Nothing in the entries should be altered. Write them out in full.

■ Provided entries ■
* * * * *
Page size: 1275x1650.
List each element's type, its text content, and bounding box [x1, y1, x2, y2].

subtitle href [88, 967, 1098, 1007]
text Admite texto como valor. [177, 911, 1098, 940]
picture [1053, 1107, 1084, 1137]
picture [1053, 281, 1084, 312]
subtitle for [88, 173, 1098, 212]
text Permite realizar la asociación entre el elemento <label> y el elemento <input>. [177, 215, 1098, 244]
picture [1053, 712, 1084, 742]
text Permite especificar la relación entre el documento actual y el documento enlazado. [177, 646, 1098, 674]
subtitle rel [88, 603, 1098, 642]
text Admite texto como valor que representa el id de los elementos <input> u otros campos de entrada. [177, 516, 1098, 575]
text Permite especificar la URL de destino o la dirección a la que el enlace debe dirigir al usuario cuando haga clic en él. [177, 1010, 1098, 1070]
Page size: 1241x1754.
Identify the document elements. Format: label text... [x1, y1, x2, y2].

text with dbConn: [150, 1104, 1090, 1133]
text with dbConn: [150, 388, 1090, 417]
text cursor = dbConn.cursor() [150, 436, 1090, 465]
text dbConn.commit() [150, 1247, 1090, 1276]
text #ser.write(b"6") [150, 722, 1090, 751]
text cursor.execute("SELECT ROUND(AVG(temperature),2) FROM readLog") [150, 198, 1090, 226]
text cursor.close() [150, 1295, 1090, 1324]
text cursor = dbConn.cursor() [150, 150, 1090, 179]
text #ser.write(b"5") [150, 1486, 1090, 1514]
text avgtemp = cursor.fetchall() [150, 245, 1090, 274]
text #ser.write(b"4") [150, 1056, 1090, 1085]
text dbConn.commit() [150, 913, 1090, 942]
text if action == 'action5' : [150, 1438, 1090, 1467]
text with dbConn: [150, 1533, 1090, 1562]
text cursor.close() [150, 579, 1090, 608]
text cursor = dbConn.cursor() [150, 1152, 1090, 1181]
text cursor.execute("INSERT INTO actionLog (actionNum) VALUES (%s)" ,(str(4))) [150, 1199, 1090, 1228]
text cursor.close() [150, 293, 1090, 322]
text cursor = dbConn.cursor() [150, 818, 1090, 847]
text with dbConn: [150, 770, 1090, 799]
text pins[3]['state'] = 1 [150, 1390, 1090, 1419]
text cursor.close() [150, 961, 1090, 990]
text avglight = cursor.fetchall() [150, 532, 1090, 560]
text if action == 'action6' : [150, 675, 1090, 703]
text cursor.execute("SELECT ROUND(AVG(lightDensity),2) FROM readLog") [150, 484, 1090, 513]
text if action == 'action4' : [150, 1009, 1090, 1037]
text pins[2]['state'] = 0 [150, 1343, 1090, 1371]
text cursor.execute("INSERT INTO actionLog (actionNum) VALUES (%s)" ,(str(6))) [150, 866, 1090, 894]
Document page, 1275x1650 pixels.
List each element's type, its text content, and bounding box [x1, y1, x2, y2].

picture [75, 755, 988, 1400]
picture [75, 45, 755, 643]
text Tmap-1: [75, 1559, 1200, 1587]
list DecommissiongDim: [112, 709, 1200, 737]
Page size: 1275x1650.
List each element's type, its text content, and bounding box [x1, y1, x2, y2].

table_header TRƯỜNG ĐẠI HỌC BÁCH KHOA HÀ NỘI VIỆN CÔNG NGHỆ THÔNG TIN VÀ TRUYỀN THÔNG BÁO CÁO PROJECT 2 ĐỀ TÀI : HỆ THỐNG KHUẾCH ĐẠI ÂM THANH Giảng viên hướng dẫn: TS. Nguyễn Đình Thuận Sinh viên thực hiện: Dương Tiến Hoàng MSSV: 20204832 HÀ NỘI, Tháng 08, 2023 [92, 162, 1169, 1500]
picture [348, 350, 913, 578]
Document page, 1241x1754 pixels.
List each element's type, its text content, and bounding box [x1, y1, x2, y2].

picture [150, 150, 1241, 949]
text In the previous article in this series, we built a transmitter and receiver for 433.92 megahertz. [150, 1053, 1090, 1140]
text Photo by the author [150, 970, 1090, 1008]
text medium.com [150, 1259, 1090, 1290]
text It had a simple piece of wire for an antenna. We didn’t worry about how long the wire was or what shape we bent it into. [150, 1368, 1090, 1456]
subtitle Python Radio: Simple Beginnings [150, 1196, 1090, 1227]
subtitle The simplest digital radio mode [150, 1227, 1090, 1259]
* * * * *
■ Task answer ■
Page size: 1275x1650.
List each element's type, its text content, and bounding box [x1, y1, x2, y2].

subtitle href [88, 967, 1098, 1007]
text Admite texto como valor. [177, 911, 1098, 940]
picture [1053, 1107, 1084, 1137]
picture [1053, 281, 1084, 312]
subtitle for [88, 173, 1098, 212]
text Permite realizar la asociación entre el elemento <label> y el elemento <input>. [177, 215, 1098, 244]
picture [1053, 712, 1084, 742]
text Permite especificar la relación entre el documento actual y el documento enlazado. [177, 646, 1098, 674]
subtitle rel [88, 603, 1098, 642]
text Admite texto como valor que representa el id de los elementos <input> u otros campos de entrada. [177, 516, 1098, 575]
text Permite especificar la URL de destino o la dirección a la que el enlace debe dirigir al usuario cuando haga clic en él. [177, 1010, 1098, 1070]
Page size: 1241x1754.
Identify the document elements. Format: label text... [x1, y1, x2, y2].

text with dbConn: [150, 1104, 1090, 1133]
text with dbConn: [150, 388, 1090, 417]
text cursor = dbConn.cursor() [150, 436, 1090, 465]
text dbConn.commit() [150, 1247, 1090, 1276]
text #ser.write(b"6") [150, 722, 1090, 751]
text cursor.execute("SELECT ROUND(AVG(temperature),2) FROM readLog") [150, 198, 1090, 226]
text cursor.close() [150, 1295, 1090, 1324]
text cursor = dbConn.cursor() [150, 150, 1090, 179]
text #ser.write(b"5") [150, 1486, 1090, 1514]
text avgtemp = cursor.fetchall() [150, 245, 1090, 274]
text #ser.write(b"4") [150, 1056, 1090, 1085]
text dbConn.commit() [150, 913, 1090, 942]
text if action == 'action5' : [150, 1438, 1090, 1467]
text with dbConn: [150, 1533, 1090, 1562]
text cursor.close() [150, 579, 1090, 608]
text cursor = dbConn.cursor() [150, 1152, 1090, 1181]
text cursor.execute("INSERT INTO actionLog (actionNum) VALUES (%s)" ,(str(4))) [150, 1199, 1090, 1228]
text cursor.close() [150, 293, 1090, 322]
text cursor = dbConn.cursor() [150, 818, 1090, 847]
text with dbConn: [150, 770, 1090, 799]
text pins[3]['state'] = 1 [150, 1390, 1090, 1419]
text cursor.close() [150, 961, 1090, 990]
text avglight = cursor.fetchall() [150, 532, 1090, 560]
text if action == 'action6' : [150, 675, 1090, 703]
text cursor.execute("SELECT ROUND(AVG(lightDensity),2) FROM readLog") [150, 484, 1090, 513]
text if action == 'action4' : [150, 1009, 1090, 1037]
text pins[2]['state'] = 0 [150, 1343, 1090, 1371]
text cursor.execute("INSERT INTO actionLog (actionNum) VALUES (%s)" ,(str(6))) [150, 866, 1090, 894]
Document page, 1275x1650 pixels.
List each element's type, its text content, and bounding box [x1, y1, x2, y2].

picture [75, 755, 988, 1400]
picture [75, 45, 755, 643]
text Tmap-1: [75, 1559, 1200, 1587]
list DecommissiongDim: [112, 709, 1200, 737]
Page size: 1275x1650.
List each element's type, its text content, and bounding box [x1, y1, x2, y2].

table_header TRƯỜNG ĐẠI HỌC BÁCH KHOA HÀ NỘI VIỆN CÔNG NGHỆ THÔNG TIN VÀ TRUYỀN THÔNG BÁO CÁO PROJECT 2 ĐỀ TÀI : HỆ THỐNG KHUẾCH ĐẠI ÂM THANH Giảng viên hướng dẫn: TS. Nguyễn Đình Thuận Sinh viên thực hiện: Dương Tiến Hoàng MSSV: 20204832 HÀ NỘI, Tháng 08, 2023 [92, 162, 1169, 1500]
picture [348, 350, 913, 578]
Document page, 1241x1754 pixels.
List each element's type, its text content, and bounding box [x1, y1, x2, y2].

picture [150, 150, 1241, 949]
text In the previous article in this series, we built a transmitter and receiver for 433.92 megahertz. [150, 1053, 1090, 1140]
text Photo by the author [150, 970, 1090, 1008]
text medium.com [150, 1259, 1090, 1290]
text It had a simple piece of wire for an antenna. We didn’t worry about how long the wire was or what shape we bent it into. [150, 1368, 1090, 1456]
subtitle Python Radio: Simple Beginnings [150, 1196, 1090, 1227]
subtitle The simplest digital radio mode [150, 1227, 1090, 1259]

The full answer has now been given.